─── Seçilmiş bölüm
Sanaa’da “kat” pazarları vardı. Yemenliler 12’ye doğru pazara koşuyor, demet demet kat satın alıyor, sonra da bunun filizlerini ayırıp kart yapraklarını atıyordu. Öğle yemeğinden sonra da çiğnemeye başlıyorlardı. Çiğnedikleri posayı atmıyor, ağızlarının bir köşesinde topluyor, akşama doğru yüzlerinin bir tarafı yumru çıkmış gibi oluyordu. Bir özelliği önce insanı uyuşturması, birkaç saat sonra da uyarıp hiper aktif hale getirmesiydi. Kat bitkisi hem uyuşturucu hem uyarıcı olması nedeniyle çevre ülkelerde özellikle de Birleşik Arap Emirlikleri’nde yasaklanmıştı. Hatta Yemen’de “kat” öylesine bir alışkanlık haline gelmişti ki ülkenin güneyinde, Aden’deki dünyaca ünlü kahve plantasyonları sökülmüş, yerine “kat” ağaçları dikilmişti. Merak edip ben de biraz “kat” çiğnemiştim. Ama uyuşturucu ya da uyarıcı maddelerden korkumdan mı nedir tadını çok iğrenç bulduğumu itiraf etmeliyim.
──────
Görev gereksinimleri:
a - Kat bitkisiyle ilgili metne göre Aden'deki kahve plantasyonlarının yerine ne dikilmişti?
b - Kat bitkisiyle ilgili metni son cümlesinden sonra devam ettirin.
─── Veri kümesi kesiti
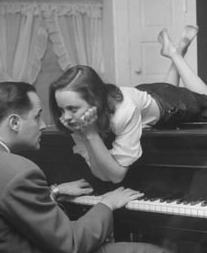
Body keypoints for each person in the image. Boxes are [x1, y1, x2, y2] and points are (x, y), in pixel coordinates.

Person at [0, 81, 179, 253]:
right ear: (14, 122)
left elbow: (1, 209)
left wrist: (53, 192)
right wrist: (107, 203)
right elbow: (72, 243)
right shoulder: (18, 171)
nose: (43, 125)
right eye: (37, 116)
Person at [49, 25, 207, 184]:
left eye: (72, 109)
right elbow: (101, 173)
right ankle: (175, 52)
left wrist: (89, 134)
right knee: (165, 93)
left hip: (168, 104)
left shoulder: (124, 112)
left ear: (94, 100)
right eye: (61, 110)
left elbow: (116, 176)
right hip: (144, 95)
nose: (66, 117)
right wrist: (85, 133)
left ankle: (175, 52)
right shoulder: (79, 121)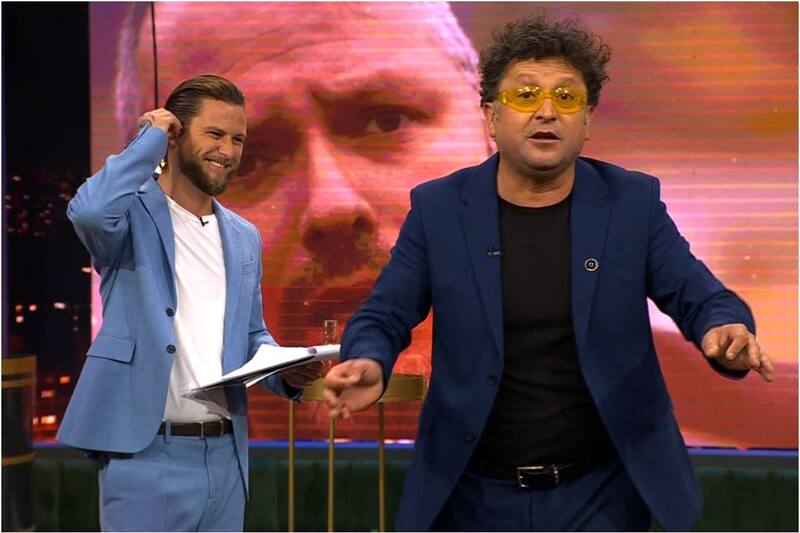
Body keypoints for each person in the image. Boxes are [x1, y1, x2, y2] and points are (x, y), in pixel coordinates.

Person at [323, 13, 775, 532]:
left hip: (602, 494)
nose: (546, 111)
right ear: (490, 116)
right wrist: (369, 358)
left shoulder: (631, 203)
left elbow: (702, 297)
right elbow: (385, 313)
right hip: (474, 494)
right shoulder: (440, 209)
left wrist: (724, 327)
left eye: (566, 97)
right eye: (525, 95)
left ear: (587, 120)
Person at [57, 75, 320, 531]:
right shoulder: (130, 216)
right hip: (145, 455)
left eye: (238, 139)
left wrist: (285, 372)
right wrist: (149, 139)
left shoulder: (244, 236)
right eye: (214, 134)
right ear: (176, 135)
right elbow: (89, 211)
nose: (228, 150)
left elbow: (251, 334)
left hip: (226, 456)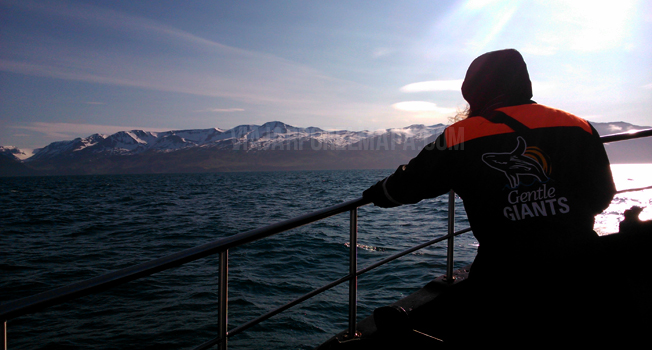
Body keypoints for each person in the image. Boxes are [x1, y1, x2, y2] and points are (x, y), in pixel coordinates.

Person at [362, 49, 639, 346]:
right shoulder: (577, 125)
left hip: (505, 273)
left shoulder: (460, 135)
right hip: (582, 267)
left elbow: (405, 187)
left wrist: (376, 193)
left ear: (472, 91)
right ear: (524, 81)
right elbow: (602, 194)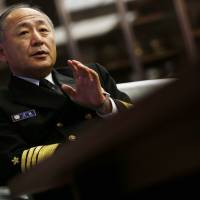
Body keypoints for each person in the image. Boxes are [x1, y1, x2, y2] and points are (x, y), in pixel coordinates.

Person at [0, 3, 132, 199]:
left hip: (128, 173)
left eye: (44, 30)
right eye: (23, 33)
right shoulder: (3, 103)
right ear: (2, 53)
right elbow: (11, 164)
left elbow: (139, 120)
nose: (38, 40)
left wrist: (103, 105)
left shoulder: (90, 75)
──────
─── Veri kümesi kesiti
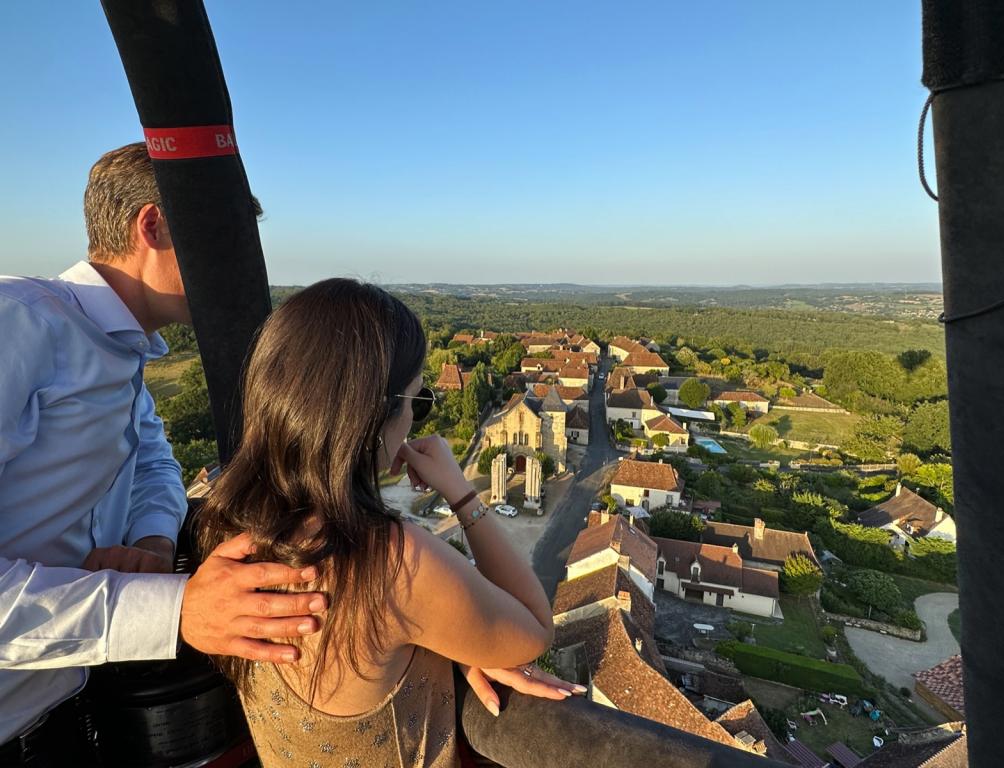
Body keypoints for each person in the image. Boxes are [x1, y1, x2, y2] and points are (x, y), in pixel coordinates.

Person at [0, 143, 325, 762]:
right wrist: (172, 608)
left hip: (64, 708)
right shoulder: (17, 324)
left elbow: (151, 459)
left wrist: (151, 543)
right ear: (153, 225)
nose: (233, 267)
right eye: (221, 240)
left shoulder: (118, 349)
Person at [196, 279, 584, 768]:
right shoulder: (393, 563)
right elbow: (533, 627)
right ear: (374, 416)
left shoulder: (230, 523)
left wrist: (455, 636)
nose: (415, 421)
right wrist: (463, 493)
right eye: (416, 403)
──────
─── Veri kümesi kesiti
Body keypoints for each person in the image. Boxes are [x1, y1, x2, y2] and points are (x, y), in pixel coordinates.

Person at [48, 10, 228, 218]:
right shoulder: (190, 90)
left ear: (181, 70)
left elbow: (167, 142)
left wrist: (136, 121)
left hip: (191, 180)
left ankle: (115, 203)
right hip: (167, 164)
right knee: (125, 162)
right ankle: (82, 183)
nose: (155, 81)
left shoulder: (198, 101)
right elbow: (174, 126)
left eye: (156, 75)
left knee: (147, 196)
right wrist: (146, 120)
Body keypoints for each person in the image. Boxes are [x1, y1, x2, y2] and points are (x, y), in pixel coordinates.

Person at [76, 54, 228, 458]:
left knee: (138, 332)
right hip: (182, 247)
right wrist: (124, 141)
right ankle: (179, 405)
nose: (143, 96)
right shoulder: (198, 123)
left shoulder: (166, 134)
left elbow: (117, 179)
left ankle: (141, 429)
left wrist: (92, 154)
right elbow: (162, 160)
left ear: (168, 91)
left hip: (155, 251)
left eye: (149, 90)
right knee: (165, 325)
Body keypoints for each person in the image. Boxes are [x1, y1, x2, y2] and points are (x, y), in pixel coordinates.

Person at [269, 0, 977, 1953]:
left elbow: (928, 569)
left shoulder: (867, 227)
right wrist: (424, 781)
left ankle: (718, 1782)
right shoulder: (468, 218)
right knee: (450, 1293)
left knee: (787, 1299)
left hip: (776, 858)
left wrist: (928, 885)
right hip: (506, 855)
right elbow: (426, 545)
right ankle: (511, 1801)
──────
Görev yanıtları:
a - Kat ağaçları dikilmişti.

b -
Bir de buraya bir not düşmek isterim. Sanaa’daki Türkiye Büyükelçiliği’nde verilen Cumhuriyet Bayramı balosuna katılmıştım. Baloda davetli diplomatlarla konuşurken karşıma iki Türk çıkmıştı. Kendilerini eğitim görevlisi olarak tanıtan bu Türklerin kısa bir soruşturma sonucu Fethullah örgütü üyeleri olduklarını öğrenmiş, demek buraya kadar sızmışlar, diye şaşkınlığımı gizleyememiştim.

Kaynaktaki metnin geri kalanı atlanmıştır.